Ich bin recht unvoreingenommen an die Story rangegangen, sie ist aus den POVs von Lincoln und Alyssa geschrieben und man startet quasi mitten im Geschehen. Es wird schnell klar, dass beide sehr unterschiedlich sind und aus unterschiedlichen Verhältnissen bzw Gesellschaftsschichten stammen. Was mir nicht so schnell klar wurde, war die "Welt". Ich habe viel Romantasy gelesen und es muss auch nicht immer direkt alles erklärt werden, aber ein bisschen mehr Worldbuilding hätte hier nicht geschadet. Gerade da es eine Urban-Romantasy ist, fehlte mir am Anfang deutlich der Überblick - wer weiß alles von den Vampiren, wie funktioniert das Zusammenleben und warum bekommt er es dort wo er arbeitet scheinbar halbwegs mit, aber irgendwie doch nicht. Das hat eher für Verwirrung gesorgt. Solche Ausbaufähigen Elemente ziehen sich leider durch das ganze Buch, ich denke es ist vor allem der Kürze insgesamt geschuldet, es hätten auf jeden Fall mehr Seiten sein dürfen, um das unterzubringen.

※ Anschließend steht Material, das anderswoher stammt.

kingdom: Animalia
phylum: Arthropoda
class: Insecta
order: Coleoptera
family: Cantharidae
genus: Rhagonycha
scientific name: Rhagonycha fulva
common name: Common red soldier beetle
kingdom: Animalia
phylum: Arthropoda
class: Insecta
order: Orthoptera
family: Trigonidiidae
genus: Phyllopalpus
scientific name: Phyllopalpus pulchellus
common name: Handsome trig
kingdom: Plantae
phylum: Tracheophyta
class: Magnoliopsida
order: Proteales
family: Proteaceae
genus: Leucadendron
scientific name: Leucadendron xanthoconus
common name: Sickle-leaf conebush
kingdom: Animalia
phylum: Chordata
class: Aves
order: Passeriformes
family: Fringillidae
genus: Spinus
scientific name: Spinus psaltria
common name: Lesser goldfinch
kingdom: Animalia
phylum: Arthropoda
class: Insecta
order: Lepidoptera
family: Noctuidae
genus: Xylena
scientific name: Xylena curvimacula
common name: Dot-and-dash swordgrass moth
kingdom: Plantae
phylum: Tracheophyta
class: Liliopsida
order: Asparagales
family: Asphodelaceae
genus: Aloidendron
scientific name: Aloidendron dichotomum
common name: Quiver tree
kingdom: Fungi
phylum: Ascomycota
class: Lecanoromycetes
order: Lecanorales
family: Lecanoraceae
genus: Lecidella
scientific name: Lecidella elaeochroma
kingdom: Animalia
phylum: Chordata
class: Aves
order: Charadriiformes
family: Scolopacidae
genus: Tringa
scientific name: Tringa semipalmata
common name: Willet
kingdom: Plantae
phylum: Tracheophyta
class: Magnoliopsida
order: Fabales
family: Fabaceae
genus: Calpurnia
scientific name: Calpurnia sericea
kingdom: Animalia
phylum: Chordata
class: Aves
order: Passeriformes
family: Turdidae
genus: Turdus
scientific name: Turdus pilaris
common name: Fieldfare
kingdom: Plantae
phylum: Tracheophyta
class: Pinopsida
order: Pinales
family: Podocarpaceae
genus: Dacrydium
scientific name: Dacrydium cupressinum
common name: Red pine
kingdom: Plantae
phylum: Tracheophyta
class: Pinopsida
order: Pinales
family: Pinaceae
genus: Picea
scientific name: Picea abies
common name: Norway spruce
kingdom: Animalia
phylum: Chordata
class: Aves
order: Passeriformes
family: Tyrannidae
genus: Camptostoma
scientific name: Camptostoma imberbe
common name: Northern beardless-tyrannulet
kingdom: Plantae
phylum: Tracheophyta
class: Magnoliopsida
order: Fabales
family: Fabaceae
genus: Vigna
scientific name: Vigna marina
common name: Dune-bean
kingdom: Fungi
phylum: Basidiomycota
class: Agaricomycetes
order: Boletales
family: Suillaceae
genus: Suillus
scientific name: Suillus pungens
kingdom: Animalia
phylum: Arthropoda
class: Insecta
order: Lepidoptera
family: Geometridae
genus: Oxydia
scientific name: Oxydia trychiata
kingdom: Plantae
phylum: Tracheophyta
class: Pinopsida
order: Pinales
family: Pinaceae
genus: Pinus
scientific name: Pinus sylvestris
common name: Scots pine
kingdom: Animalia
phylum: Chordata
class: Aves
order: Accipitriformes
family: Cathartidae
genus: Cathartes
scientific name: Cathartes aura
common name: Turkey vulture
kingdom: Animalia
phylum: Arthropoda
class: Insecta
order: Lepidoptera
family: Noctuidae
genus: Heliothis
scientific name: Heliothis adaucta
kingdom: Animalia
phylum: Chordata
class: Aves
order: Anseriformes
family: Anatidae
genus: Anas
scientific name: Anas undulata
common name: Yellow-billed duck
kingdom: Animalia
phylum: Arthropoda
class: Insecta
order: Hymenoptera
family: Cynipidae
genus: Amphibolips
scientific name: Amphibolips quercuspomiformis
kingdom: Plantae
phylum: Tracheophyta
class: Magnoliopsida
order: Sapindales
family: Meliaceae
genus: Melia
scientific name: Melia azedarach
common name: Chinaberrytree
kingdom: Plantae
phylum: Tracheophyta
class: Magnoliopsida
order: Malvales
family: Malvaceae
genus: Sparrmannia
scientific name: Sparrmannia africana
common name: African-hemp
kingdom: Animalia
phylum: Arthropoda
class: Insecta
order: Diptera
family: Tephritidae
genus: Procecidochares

Die spannende Story um die Vampire, die für mich überraschend hier recht abergläubisch dargestellt werden, mit ihrem grausamen "Gottkönig" und der mysteriösen Königin sorgte für viel Potential zum mit fiebern. Vor allem die Protagonistin Alyssa hat mir hier gut gefallen. Man stellt fest, was von ihr erwartet wird und wie sie in gewissen Bereichen vorbestimmt wird, sie kämpft aber wo sie kann dagegen an und gibt nicht auf. Eine tolle starke weibliche Hauptfigur. Zudem macht sie grad am Ende eine charakterliche Entwicklung durch, auch solche Faktoren liebe ich. Lincoln ist ein cooler, liebevoller Prota und man fühlt gern mit ihm. Vor allem wie unnachgiebig er ist und wie er immer wieder weiter kämpft, obwohl Alyssa ihn erst abweist fand ich zum mitschmachten. Die Dialoge der beiden zeugen mal wieder vom tollen Charme und Humor der Autorin! Hier gibt es viel zu schmunzeln und die Tension ist auch gewohnt deutlich zu spüren. Da muss ich allerdings sagen passte es dieses Mal nicht immer ganz für meinen Geschmack zu den Situationen bzw der sonst düsteren Stimmung.

In der Geschichte werden immer wieder auch Elemente zu bekannten Vampirgeschichten wie die von Graf Dracula eingebaut. Die Settings sind passend und gut beschrieben.

Was mich zum Ende hin wirklich überrascht hat war die Brutalität und der für mich als Plottwist endende Showdown mit dem Großen Fragezeichen für Band 2.

Auch wenn ich mir insgesamt etwas mehr versprochen hatte, bin ich recht neugierig auf Band 2 und finde diesen mit 3,5 Sternen einen guten Auftakt.